Wednesday 17 August 2016

Pitlochry and Loch Lomond


Today, Monday, saw us travelling from Edzell in Angus to Glasgow. As I mentioned when outlining the route for the holiday our original plan was to go up the West coast and come down the East, but due to us not being able to book a restaurant we wanted to visit, Tom Kitchin's, on the day we would be in the City, a Monday, we rerouted ourselves. Causing a cross-over between routes today.

The route today, amended from my original plan, looked like this:


I say amended because for the fifth time on this holiday we have visited somewhere suggested by a friend which I added in to the holiday after leaving home. This time it was Paula Keys who even before we had left home said:  



So apologies to any people I know in Dundee because a journey there was omitted from our route for the wonderful experience of seeing the Queen's View near Pitlochry. 



Queen's View



We left the Glenesk Hotel at 8.05 and within a few minutes were heading south on the A90. At Forfar we headed onto the A94 and travelled past Glamis Castle another of the titles used in Macbeth. The hills around had low clouds wafting past them, I thought at first it was smoke, but no, just wispy clouds. Our route followed the River Tay, Scotland's longest river, along the A9 and via the village of Pitlochry to Queen's View itself. 


Queen's View, named for Queen Isabella, Robert the Bruce's wife, who lived in these hills in the times when her husband was fighting for his throne, is a remarkable place. It gives a view along the River Tummel and across Loch Tummel which seems to allow you to see right across the heart of Scotland over lochs, hills and mountains. To call it a beauty spot is to downplay how spectacular it is. I don't have enough superlatives to explain how beautiful the view is and will rely on the images themselves. 

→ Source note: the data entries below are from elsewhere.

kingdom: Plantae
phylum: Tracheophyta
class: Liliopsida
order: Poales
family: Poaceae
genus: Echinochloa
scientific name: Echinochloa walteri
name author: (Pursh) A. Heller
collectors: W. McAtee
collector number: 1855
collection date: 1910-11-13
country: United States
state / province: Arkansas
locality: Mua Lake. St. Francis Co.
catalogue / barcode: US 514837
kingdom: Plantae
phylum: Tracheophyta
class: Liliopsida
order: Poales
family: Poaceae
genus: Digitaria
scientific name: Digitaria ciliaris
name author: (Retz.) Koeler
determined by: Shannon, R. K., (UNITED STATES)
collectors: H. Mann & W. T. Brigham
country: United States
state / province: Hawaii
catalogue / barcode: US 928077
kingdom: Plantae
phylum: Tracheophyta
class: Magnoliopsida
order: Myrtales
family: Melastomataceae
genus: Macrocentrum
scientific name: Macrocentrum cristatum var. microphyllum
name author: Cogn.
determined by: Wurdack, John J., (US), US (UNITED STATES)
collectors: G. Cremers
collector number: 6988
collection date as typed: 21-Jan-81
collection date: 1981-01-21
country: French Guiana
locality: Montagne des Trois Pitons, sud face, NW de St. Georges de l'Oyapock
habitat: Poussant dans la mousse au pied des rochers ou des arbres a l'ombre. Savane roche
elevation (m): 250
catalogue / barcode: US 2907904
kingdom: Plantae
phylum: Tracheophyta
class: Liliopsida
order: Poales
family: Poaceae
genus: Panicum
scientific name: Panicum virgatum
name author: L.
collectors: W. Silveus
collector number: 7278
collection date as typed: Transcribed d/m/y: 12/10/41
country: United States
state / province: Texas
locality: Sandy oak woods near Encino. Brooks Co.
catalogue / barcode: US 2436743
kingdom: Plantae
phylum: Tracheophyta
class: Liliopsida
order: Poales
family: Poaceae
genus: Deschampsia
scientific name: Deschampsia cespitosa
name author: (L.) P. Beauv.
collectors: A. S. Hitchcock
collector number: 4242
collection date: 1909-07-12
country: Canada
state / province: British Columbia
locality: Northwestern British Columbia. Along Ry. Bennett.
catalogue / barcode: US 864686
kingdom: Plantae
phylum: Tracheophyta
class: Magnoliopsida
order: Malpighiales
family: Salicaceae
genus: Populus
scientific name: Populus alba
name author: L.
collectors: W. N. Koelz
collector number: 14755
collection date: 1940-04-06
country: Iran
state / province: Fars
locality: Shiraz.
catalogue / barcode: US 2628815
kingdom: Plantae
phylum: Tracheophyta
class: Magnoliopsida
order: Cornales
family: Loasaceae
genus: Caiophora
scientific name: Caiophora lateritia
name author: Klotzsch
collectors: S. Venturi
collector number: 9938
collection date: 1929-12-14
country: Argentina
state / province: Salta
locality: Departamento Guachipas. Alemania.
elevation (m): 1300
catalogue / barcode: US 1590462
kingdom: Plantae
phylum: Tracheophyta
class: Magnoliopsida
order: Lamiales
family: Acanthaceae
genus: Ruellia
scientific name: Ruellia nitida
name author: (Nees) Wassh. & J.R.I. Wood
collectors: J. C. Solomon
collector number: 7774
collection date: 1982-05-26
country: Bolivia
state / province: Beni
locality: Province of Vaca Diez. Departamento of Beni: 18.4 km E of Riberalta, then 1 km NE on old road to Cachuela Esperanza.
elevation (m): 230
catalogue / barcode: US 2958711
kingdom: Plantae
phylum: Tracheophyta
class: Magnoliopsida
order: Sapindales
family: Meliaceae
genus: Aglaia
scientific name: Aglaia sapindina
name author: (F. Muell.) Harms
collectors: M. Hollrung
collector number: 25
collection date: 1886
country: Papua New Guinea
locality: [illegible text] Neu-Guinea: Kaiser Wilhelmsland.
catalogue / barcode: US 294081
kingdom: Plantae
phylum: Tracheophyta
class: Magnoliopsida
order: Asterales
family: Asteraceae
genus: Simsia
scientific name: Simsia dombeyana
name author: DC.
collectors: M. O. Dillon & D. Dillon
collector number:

Queen Victoria visited the location in 1866 and the location plays up this connection. The View has retained its draw for tourists since that day. In the short time we were there we saw people from Italy, Spain, the Netherlands and Germany. I am surprised I'd not heard of it before, thanks Paula for giving me the tip-off. It was well worth making the effort to find our way here.



Crossing our own path



Coming down from the Queen's View we follow the River Tummel down to Tummel Bridge where the river runs at a pace strong enough for a Hyrdoelectrical dam and some lovely riverside walks. Indeed the road here was full of people from the Tummel Bridge hotel walking towards us as we drove. 


The B8019 which we had follewed along the Tummel Valley turns into the B846 at the Bridge and becomes the A827 at Fearnan which then runs along Loch Tay, with even more lovely views, down to the A85 just after Killin

For the next 11 miles we are on a part of the A85 that we have travelled along previously between Killin and Crainlarich. This is one of the two points on the journey, when our Northward route and our Southward route overlaps.


From Crianlarich we travel along the bonnie, bonnie banks of Loch Lomond. This is another immensely scenic part of Scotland and it is clear why so many people come here to stay. The Loch and the hills around are attractive from all different directions. We travel the length of the left side of the Loch and then from Balloch at the end of the Loch to Dumbarton and then on into Glasgow.



Glasgow



We arrived at the Premier Inn, George Street at 2.30 and after checking in we want for a walk around the streets of Glasgow.

I have only once been to Glasgow before, to a meeting at Strathclyde University of the Heads of e-Learning Forum, so it was a great surprise to me to find that the first building I see when leaving the hotel is the same building that we had met in when I last visited!!

Drew on the other hand has most of his expereince of Glasgow from the TV series Taggart. So occasional renditions of: "I know the city like a lover!!" or proclamations that "There's been a murder" were heard from him.


Our walk took us through the august George Square and the streets around it passed the library with its statue of Wellington with a traffic cone on his head, along the River Clyde and over two of its bridges and along to St. Andrew's Catholic Cathedral. Glasgow always seems a much more accessible City than Edinburgh, somewhere where a wealth of history is matched with the everyday lives of the population. Whereas Edinburgh, at least the parts I have seen, seems more tourist (and Fringe) focused.

We got back to the hotel at 5.30 pm to shower and change ready for tonight's meal.